NVIDIA / open-gpu-kernel-modules

NVIDIA Linux open GPU kernel module source
Other
15.06k stars 1.25k forks source link

Suboptimal power management at idle #314

Open zaltysz opened 2 years ago

zaltysz commented 2 years ago

NVIDIA Open GPU Kernel Modules Version

515.57

Does this happen with the proprietary driver (of the same version) as well?

No

Operating System and Version

Gentoo

Kernel Release

5.18.8 (custom)

Hardware: GPU

NVIDIA GeForce RTX 3080

Describe the bug

Open driver has higher idle power usage than proprietary one. 44W vs 22W

nvidia-smi with proprietary driver reports: Clocks Graphics : 0 MHz SM : 0 MHz Memory : 405 MHz Video : 555 MHz Voltage Graphics : 0.000 mV

nvidia-smi with open driver reports: Clocks Graphics : 210 MHz SM : 210 MHz Memory : 405 MHz Video : 555 MHz Voltage Graphics : 750.000 mV

To Reproduce

I just have to switch from proprietary to open driver and run nvidia-smi to see the difference.

Bug Incidence

Always

nvidia-bug-report.log.gz

Can't share without sanitization and there is a lot to review.

More Info

I am using this card only for compute. It has connected display, but it isn't being used (excluded from Xorg, nvidia-smi reports Display Mode/Active as disabled), display is being driven by other card. Driver persistence is enabled.

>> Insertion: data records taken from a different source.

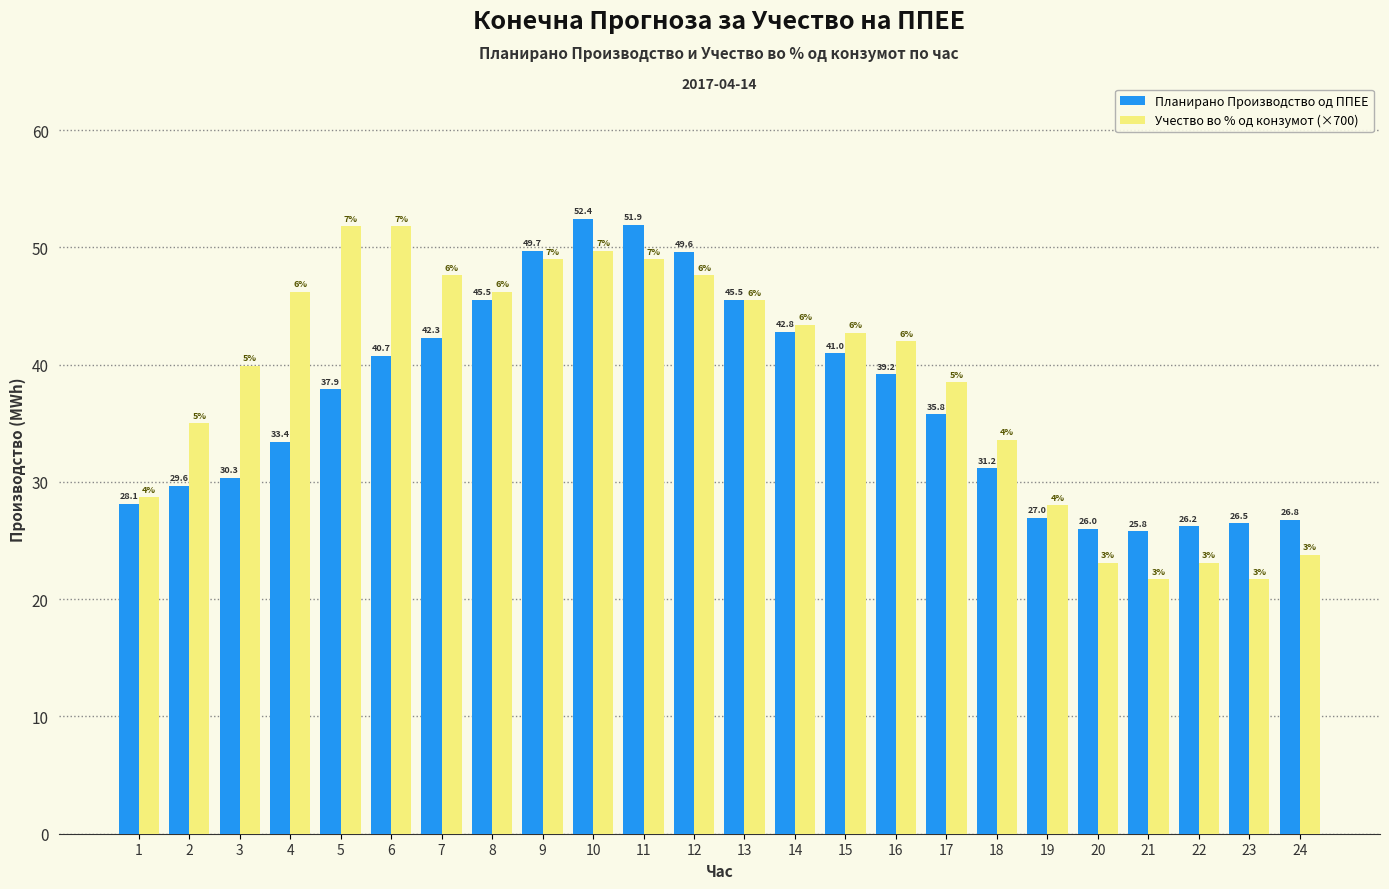

What is the lowest value of the Планирано Производство од ППЕЕ series?

25.8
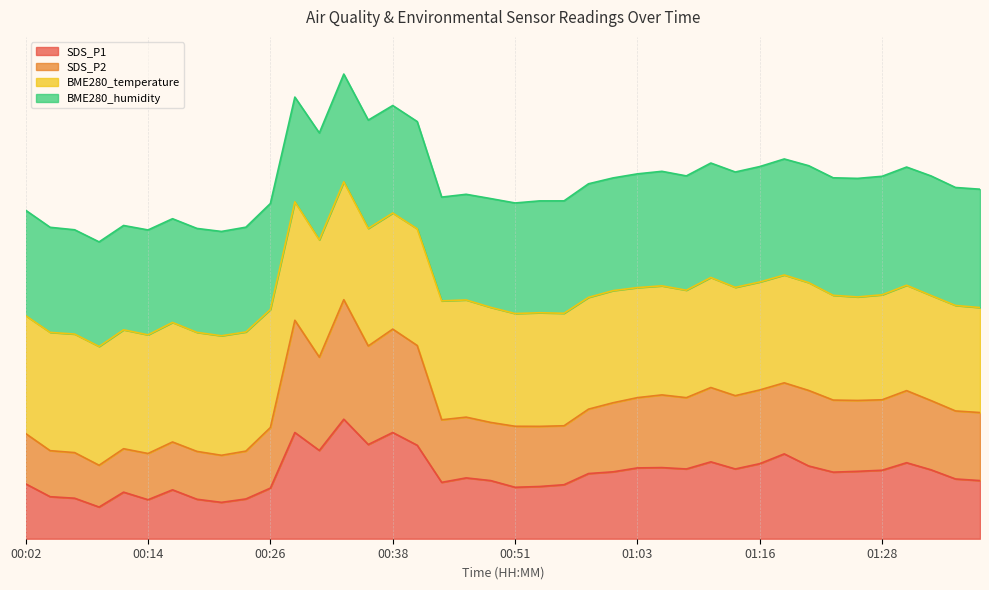

What are all the series names shown in the legend?

SDS_P1, SDS_P2, BME280_temperature, BME280_humidity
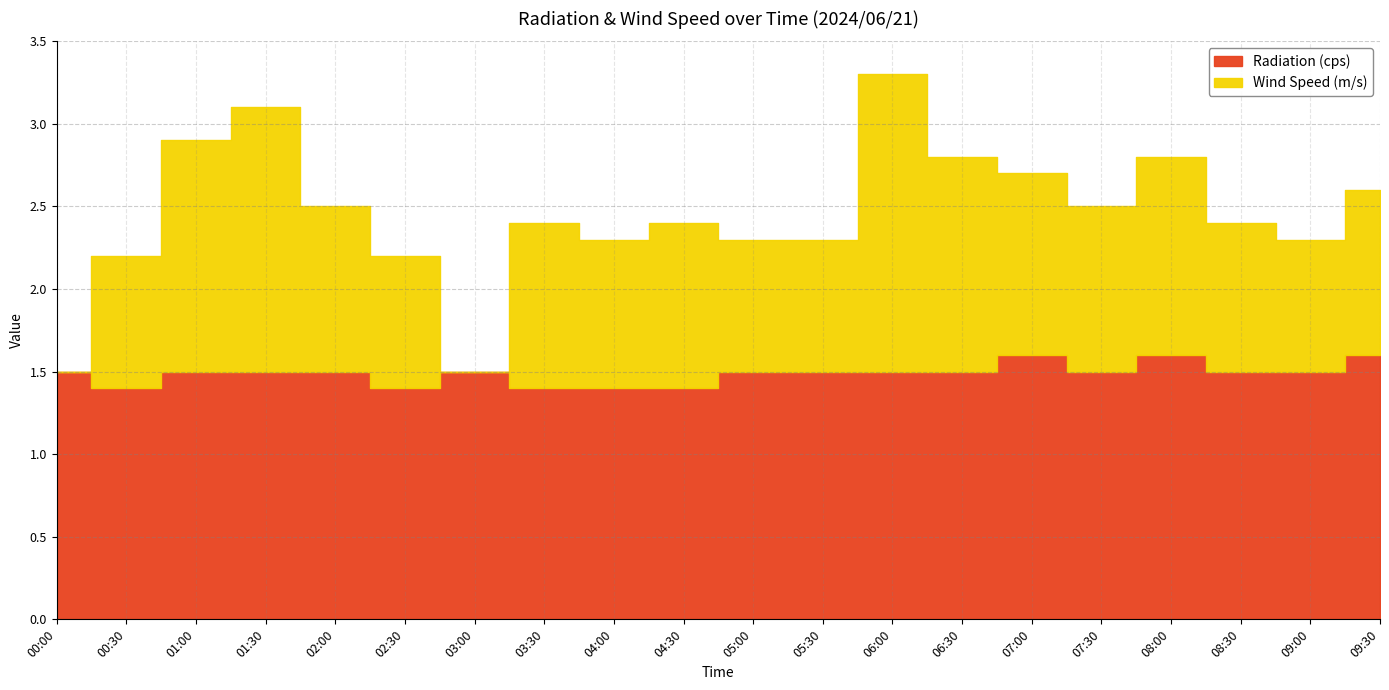

What is the average value of the Wind Speed (m/s) series?

1.0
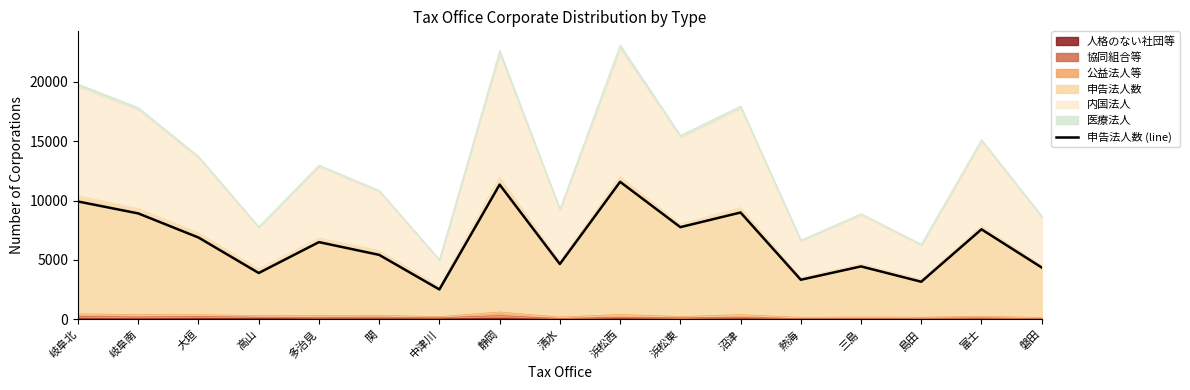

Where does the data first go above 6501?

岐阜北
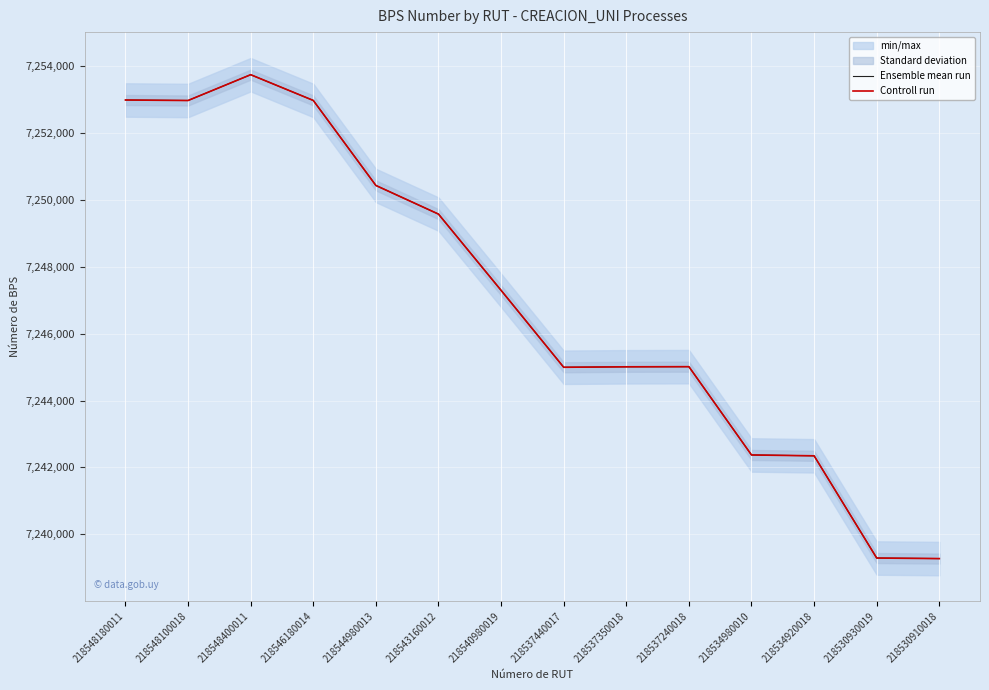

Which has a higher value, 218543160012 or 218546180014?

218546180014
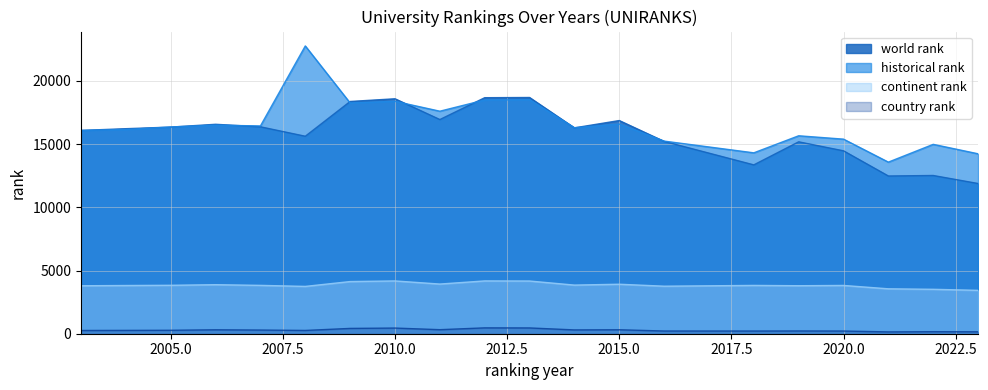

True or false: country rank has more than 2 points higher than both neighbors.

True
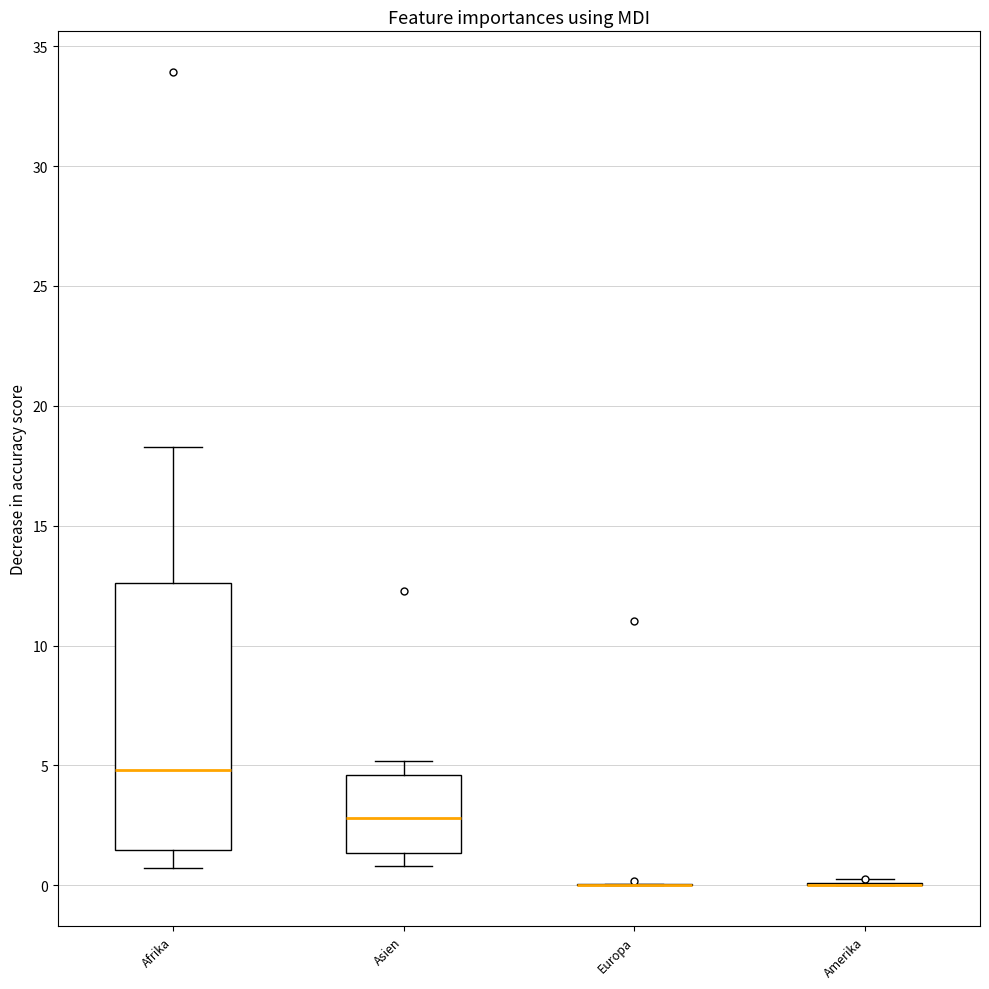

Reading left to right, transcribe this box plot: for each box, give where its median line is, the range the box spans, and where its two whiskers end, as read against the y-axis. The values are not printed on the chart, so give them approximately, as read against the axis.

Afrika: median 5.0, box 1.5 to 12.5, whiskers 0.5 to 18.5
Asien: median 3.0, box 1.5 to 4.5, whiskers 1.0 to 5.0
Europa: box collapsed to a line at 0.0, whiskers 0.0 to 0.0
Amerika: box collapsed to a line at 0.0, whiskers 0.0 to 0.5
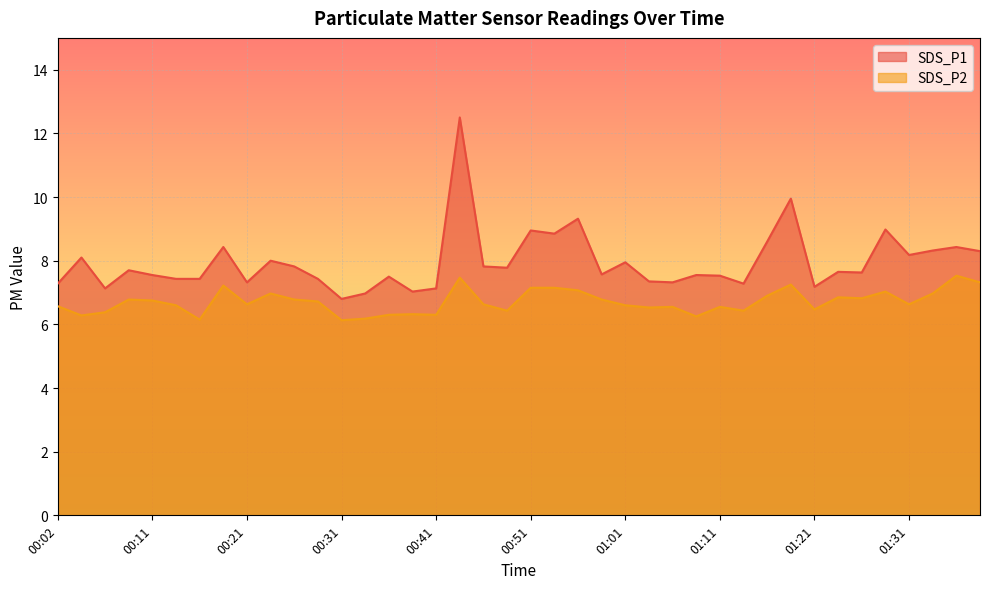

Where does the SDS_P1 series first go above 7?

00:02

vans163 commented 2 years ago

In my case no displays are connected to any cards.

I have a thread on NVIDIA forums with similar issue. https://forums.developer.nvidia.com/t/idle-power-usage-stuck-at-10-20watts-after-running-an-app/217520.

Cards should be using 4w in proper idle (one of my cards randomly achieves that).

mtijanic commented 2 years ago

Hi @zaltysz ,

Does this happen with the proprietary driver (of the same version) as well?

No

Per the open driver readme, power management is still not implemented in this codebase / the GSP driver model. The initial release is only targeting data center use-cases for production, and this is not considered a critical feature there.

We really appreciate you testing the new open drivers, but for the sake of your electricity bill maybe best to switch over to the proprietary one when the GPU needs to run at idle for longer periods of time. Or, just unload the driver and let the GPU shut down fully.

Power management (and everything else for full parity with the proprietary driver) will come in one of the future major releases. For now, tagging this issue as Feature Pending. Thanks for the report!

birdie-github commented 2 years ago

Could be a duplicate of #295

BlueGoliath commented 2 years ago

How is nvidia-smi reporting the voltage? NVML only supports voltage readings for S-class units.

Sorry for the irrelevant question, but this is the first time I've seen a consumer GPU report that.